▸ **TRY IT**
From the listing below, reproduce word for word the lines starting with the one that contains "Valentines Day funnies to" and going on through the one that contains "Look-Alike Kids", both included. Give no other lines.

=== RECORDS FOR THIS EXERCISE ===

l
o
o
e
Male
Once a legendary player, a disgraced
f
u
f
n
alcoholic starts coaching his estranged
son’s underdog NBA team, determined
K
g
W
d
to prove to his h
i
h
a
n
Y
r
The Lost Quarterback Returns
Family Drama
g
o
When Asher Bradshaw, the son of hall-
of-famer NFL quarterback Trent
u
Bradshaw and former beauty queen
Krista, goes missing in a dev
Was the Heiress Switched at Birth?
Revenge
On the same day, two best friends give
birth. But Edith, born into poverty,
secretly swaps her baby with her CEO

===
=== RECORDS FOR THIS EXERCISE ===

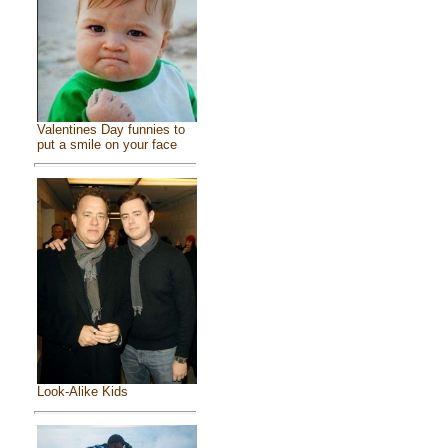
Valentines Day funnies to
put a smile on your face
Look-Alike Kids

===

▸ **RESULT OF THIS TASK**
Valentines Day funnies to
put a smile on your face
Look-Alike Kids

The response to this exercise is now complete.